Edge effects on the electronic properties of phosphorene nanoribbons

TL;DR

This study uses first principles calculations to explore how edge chemistry and quantum confinement influence the electronic properties of phosphorene nanoribbons, revealing edge-dependent semiconducting or metallic behavior.

Contribution

It provides a detailed analysis of how different edge functionalizations affect the electronic properties of phosphorene nanoribbons, highlighting the role of edge states in tuning band gaps.

Findings

Armchair PNRs are semiconductors regardless of edge groups.

Zigzag PNRs can be metallic or semiconducting depending on edge chemistry.
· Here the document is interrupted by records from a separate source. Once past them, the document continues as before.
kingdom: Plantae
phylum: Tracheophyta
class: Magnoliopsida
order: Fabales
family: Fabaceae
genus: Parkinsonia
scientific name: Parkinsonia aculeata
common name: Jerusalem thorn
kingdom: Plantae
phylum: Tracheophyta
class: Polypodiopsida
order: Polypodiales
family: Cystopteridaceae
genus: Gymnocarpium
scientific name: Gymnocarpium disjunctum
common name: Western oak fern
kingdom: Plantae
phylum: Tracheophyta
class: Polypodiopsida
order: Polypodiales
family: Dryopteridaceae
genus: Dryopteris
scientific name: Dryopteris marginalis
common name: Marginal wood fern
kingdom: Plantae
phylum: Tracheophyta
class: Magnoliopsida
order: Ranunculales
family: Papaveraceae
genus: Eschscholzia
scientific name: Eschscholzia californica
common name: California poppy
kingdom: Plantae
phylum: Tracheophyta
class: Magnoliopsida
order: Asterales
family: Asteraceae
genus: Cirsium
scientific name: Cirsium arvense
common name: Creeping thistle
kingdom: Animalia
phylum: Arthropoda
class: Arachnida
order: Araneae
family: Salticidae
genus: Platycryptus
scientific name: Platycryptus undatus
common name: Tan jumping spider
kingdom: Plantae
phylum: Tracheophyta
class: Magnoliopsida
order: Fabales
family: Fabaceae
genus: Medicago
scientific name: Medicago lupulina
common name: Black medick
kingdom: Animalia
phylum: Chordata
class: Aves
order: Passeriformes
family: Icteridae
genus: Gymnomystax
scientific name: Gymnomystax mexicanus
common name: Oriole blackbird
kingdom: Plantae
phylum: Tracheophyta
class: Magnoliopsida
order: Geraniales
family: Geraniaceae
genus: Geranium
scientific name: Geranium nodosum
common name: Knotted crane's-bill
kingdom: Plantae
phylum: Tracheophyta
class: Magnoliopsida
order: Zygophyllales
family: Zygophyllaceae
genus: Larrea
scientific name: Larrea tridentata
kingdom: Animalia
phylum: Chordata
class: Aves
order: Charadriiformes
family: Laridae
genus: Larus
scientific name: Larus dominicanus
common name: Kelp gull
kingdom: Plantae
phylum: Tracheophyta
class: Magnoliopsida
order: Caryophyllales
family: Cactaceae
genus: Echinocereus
Edge states in certain configurations reduce or close the band gap.

Abstract

Two dimensional few-layer black phosphorus crystal structures have recently fabricated and demonstrated great potential in applications of electronics. In this work, we employed first principles density functional theory calculations to study the edge effects and quantum confinement on the electronic properties of the phosphorene nanoribbons (PNR). Different edge functionalization groups, such as H, F, Cl, OH, O, S, and Se in addition to a pristine case, were studied for a series width of the ribbon up to 3.5 nm. It was found that the armchair-PNRs (APNRs) are semiconductors for all edge groups considered in this work. However, the zigzag-PNRs (ZPNRs) show either semiconductor or metallic behavior in dependence on their edge chemical groups. Family I edges (H, F, Cl, OH) form saturated bonds with P atoms and the edge states keep far away from the band gap. However, Family II edges (pristine, O, S, Se) form weak unsaturated bonds with the pz orbital of P atoms and bring edge states within the band gap. These edge states of Family II ribbons present around the Fermi level within the band gap, which close up the band gap of the ZPNRs. For the APNRs, these edge states are at the bottom of the conduction band and result in a reduced band gap.